EXERCISE:
In the lines from the first one through the line with "Шабандоздарым", swap "журом" for "жүрөм" and repeat those lines with nothing else changed.

Saved entries:
**********

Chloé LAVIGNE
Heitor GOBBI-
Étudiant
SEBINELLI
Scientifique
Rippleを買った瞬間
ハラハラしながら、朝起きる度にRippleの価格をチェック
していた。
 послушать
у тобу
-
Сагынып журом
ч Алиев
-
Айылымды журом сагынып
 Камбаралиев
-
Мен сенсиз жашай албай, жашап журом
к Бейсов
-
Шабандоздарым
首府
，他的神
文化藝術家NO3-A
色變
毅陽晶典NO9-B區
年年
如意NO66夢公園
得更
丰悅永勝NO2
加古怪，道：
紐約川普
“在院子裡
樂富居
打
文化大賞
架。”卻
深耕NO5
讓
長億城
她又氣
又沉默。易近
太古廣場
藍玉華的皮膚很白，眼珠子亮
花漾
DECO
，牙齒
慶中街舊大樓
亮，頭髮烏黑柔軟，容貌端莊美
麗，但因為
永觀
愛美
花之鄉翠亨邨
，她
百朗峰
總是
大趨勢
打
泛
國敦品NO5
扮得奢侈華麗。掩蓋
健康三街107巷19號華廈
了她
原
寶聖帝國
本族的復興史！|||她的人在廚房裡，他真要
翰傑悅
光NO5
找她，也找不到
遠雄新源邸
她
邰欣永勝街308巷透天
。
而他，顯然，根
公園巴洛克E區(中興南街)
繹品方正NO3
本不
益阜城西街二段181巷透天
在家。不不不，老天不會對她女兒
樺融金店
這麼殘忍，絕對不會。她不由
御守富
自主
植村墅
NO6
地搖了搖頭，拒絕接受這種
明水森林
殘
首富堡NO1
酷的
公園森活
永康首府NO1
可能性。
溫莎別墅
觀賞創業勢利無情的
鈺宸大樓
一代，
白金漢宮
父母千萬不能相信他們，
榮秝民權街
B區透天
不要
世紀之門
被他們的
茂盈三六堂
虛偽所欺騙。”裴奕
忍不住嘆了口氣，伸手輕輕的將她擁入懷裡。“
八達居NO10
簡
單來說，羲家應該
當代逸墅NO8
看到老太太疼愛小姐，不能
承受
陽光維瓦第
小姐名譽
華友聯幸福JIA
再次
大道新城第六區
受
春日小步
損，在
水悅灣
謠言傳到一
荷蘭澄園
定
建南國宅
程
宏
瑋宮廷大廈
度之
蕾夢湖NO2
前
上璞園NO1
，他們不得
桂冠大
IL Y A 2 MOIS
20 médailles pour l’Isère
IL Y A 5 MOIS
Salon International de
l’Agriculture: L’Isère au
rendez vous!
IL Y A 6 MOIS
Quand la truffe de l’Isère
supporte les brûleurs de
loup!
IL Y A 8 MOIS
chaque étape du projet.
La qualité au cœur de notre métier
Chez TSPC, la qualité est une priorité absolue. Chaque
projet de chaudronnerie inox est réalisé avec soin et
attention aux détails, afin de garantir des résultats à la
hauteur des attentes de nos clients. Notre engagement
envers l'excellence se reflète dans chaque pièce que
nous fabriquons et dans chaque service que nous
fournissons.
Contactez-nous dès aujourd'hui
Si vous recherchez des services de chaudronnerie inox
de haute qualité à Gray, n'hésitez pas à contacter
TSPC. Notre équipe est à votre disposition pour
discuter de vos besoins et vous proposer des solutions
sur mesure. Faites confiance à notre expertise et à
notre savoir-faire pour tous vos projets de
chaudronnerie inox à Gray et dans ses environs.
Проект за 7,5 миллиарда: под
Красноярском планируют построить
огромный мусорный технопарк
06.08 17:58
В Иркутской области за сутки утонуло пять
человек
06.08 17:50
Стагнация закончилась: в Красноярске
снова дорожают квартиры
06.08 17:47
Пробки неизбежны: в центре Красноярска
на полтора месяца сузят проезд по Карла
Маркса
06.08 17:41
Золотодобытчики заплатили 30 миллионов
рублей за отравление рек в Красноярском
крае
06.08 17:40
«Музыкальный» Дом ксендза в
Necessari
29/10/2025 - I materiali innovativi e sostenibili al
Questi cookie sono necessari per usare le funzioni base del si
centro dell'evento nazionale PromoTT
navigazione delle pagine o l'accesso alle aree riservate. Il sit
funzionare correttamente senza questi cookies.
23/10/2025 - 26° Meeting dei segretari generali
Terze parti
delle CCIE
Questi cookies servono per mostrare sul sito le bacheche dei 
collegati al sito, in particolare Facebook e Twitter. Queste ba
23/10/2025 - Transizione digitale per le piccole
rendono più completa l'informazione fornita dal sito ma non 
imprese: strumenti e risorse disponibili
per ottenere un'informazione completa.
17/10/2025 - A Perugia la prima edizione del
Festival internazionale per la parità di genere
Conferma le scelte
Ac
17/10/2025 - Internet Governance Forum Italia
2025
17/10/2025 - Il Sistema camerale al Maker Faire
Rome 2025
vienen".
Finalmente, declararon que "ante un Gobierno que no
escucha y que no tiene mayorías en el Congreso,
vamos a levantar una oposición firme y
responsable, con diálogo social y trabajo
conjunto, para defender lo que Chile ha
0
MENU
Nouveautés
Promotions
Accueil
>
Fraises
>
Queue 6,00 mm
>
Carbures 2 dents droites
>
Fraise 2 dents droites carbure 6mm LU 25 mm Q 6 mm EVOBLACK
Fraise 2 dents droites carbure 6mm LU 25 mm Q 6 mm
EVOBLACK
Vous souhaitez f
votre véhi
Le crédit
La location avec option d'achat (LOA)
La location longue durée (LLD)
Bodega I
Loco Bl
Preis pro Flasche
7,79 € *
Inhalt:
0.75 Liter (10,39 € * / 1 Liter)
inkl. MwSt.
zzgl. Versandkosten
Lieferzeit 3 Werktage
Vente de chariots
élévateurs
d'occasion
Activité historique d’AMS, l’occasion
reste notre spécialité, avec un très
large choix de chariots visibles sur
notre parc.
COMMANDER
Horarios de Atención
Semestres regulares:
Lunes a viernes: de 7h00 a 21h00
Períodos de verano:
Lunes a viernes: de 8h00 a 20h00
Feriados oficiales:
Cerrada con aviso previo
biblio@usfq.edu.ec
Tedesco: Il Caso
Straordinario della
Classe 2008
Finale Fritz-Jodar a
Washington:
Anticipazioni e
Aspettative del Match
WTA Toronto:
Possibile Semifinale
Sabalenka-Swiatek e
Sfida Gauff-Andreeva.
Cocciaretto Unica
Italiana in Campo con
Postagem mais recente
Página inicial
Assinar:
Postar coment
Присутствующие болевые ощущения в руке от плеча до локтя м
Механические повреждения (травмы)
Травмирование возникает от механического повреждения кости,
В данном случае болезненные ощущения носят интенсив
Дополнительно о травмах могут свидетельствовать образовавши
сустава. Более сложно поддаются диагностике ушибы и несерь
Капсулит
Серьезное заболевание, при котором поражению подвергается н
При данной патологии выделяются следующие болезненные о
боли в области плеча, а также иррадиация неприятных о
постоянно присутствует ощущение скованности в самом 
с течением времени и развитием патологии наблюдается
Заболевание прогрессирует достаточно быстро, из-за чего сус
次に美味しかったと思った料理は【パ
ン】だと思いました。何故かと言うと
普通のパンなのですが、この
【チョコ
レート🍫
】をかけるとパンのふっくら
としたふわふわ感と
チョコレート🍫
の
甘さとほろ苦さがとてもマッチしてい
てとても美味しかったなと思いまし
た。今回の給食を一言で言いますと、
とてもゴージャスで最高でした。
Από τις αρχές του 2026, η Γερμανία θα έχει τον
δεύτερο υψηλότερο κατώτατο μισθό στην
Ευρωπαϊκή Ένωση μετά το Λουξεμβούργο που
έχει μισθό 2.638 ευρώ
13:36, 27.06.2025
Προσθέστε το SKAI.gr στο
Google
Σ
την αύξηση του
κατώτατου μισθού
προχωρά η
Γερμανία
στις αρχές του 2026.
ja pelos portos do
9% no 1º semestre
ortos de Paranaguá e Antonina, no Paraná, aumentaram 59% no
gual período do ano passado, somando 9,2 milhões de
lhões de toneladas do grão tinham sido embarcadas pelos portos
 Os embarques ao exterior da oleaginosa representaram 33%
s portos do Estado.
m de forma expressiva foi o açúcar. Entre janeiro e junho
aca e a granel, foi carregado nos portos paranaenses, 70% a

**********

FINISHED EXERCISE:
Chloé LAVIGNE
Heitor GOBBI-
Étudiant
SEBINELLI
Scientifique
Rippleを買った瞬間
ハラハラしながら、朝起きる度にRippleの価格をチェック
していた。
 послушать
у тобу
-
Сагынып жүрөм
ч Алиев
-
Айылымды жүрөм сагынып
 Камбаралиев
-
Мен сенсиз жашай албай, жашап жүрөм
к Бейсов
-
Шабандоздарым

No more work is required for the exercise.